About six out of ten of the things we threw hit where we meant them to hit, and those three black men jumped to their feet and stared around for just about one second of time. They were scared ash color, and they did not know where they were for a moment, but they saw the black smoke piling up from the pile of dunnage and they started down the Run faster than we had run from the bumblebees.
“Dyn’mite! Dyn’mite!” they shouted, but we did not wait to see or hear any more. Jibby was not waiting. He legged it away from there, and we were not two steps behind him, and when he was deep in the woods he threw himself down, and we did as Jibby did. It seemed the wisest thing to do.
We were no more than flat on the ground before there came a big, flat, heavy sort of boom! and then sand and small gravel fell on us like a sort of rain, and Jibby got up. We went back toward the edge of the Run, keeping mighty quiet, and we heard the seven men come loping down the creek, and, when they reached the place where we had blown up their stores, they swore and said they might have known it was not safe to trust those worthless darks.

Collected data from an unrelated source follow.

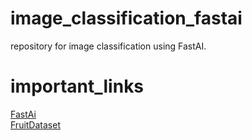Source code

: # image_classification_fastai
 repository for image classification using FastAI.

 # important_links
[FastAi](https://docs.fast.ai/)<br>
[FruitDataset](https://public.roboflow.com/classification/fruits-dataset)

“We-all sure has got miserable luck,” the man called Jim said, in a most disgusted way. “Just when we find the green sand, we get our stuff blowed to nothing. Now we’ve got to go and get more feed and more dynamite and more everything. It’s bad luck, but I’m right down glad of one thing; them darks was blowed clean to nothing, too.”
They stood there awhile looking at the deep hole the blast had blown in the creek bed, and then they went on down the Run, growling and complaining, and we knew we had a couple of days at least to dig for treasure before they came back. We slid down the bank and took a look at things ourselves. The bushes and grass and weeds had been blown away clean, and there was a hole where the sand had been, ten or twelve feet deep and about twenty-five feet long, and as wide as that.
Jibby Jones sat down on the edge of the hole and began to take off his pants, because he did not have any shirt to take off—he had torn it to strips.
“Wampus,” he drawled out, in that slow way of his, “you take the kerosene can and go back and ask Mrs. Catlin if she will lend us another can of kerosene. I’m going to take a bath in the good old swimming-hole. I thought maybe there would be one on this Run, somewhere.”
And, sure enough, there was the water trickling into that hole, and when Wampus got back with the kerosene, Tad and Jibby and Skippy and I were all in the pool splashing around and having a gay time. Jibby was right; there was a swimming-pool in Murrell’s Run.